An exotic scent, floral, like the yellow fawn lilies he used to gather for his mother in the spring when he was a kid back in Georgia.

He’d used remnants of Strada’s knowledge to shut those images away from Elana, he was sure of it.

So how did she know?

And she
did
know. He could tell from her posture, from the look on her face. She had some of the information, and she was expecting him to supply the rest.

“You can’t hide thoughts from me, John,” Elana said, gesturing for him to stand. “I’ve been on this earth far too long. When it comes to understanding the ways of the mind and how such powers work, I have almost as much experience as the one who once lived in that body.”

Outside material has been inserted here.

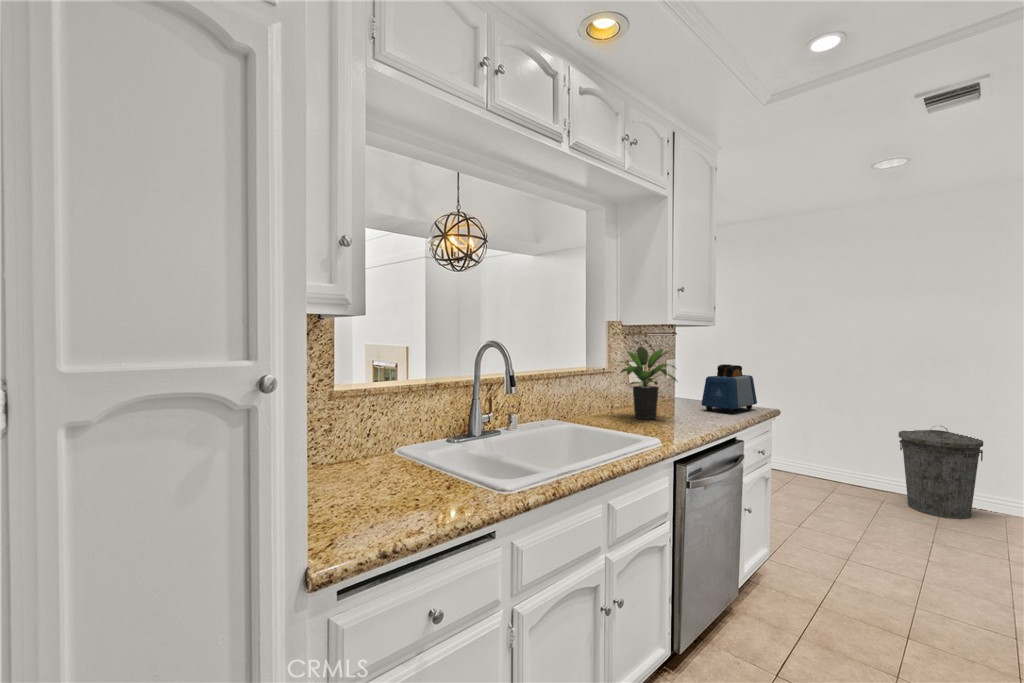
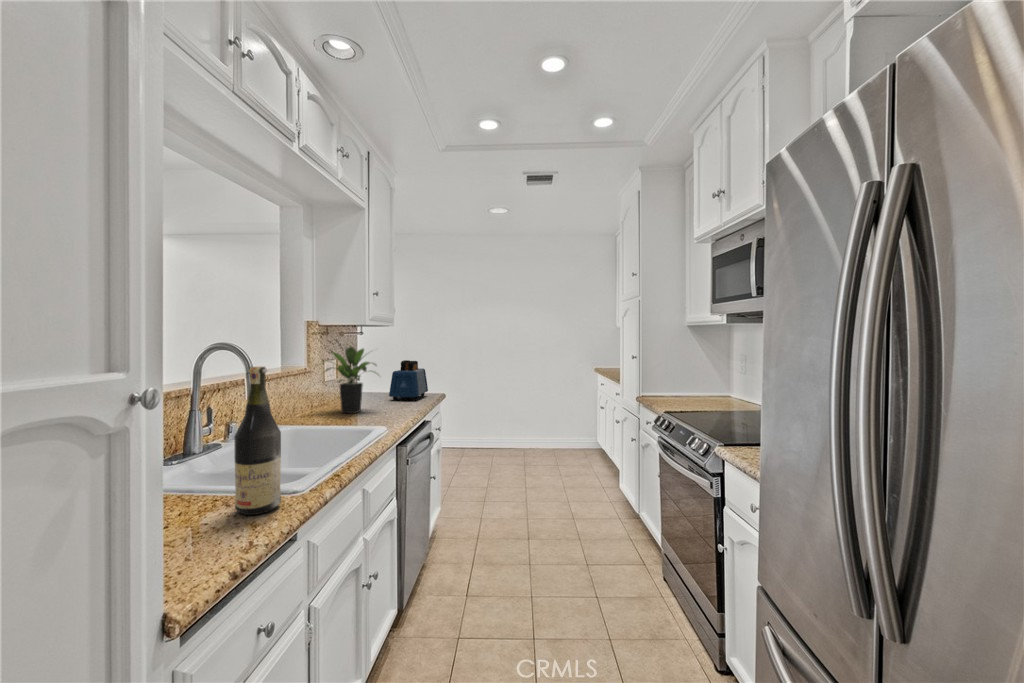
wine bottle: none [442,362,481,503] -> present [234,367,281,515]
trash can: present [899,426,983,519] -> none [497,396,540,457]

John barely heard her as he got to his feet. He struggled with himself, with a weird, tingling burn starting in his feet and trying to more upward to cook his legs.

What the hell was happening?

It didn’t feel right, and he wanted it to stop.

The snarling in his head got louder. Way too loud.

John sucked in a breath, then let it out slowly, imagining he was back in the desert on a throat-parching hike.

Ignore the heat. Keep the pulse low. Muscles easy. Mind clear. That’s it. Focus. Drive it back down
.

He shook his arms like he was loosening up for a run.
Drive it back down
.…

John eyed the multitude of Bengal fighters standing at an approximation of parade rest. He had spent so many years keeping secrets, it sucked having anyone see him nearly lose control, much less a bunch of demons. Half demons. Whatever.

Yeah. That’s it
.

The burn in his feet slowed, then slowly faded. The snarls got quieter, too.

Down … down …

Elana raised her small hands and made some gestures, and the chamber and feeder tunnels began to empty. The two big bubbas beside her took off with everybody else, but the six fighters who had brought John to the tunnel stayed near their leader, standing three on either side of John, positioned to cut him off if he made a sudden move for Elana. These had to be her personal guards, and John was betting only the best of the best got that honor. That was why she’d chosen them to go after Strada, even if it put her at some personal risk, unprotected while they were away.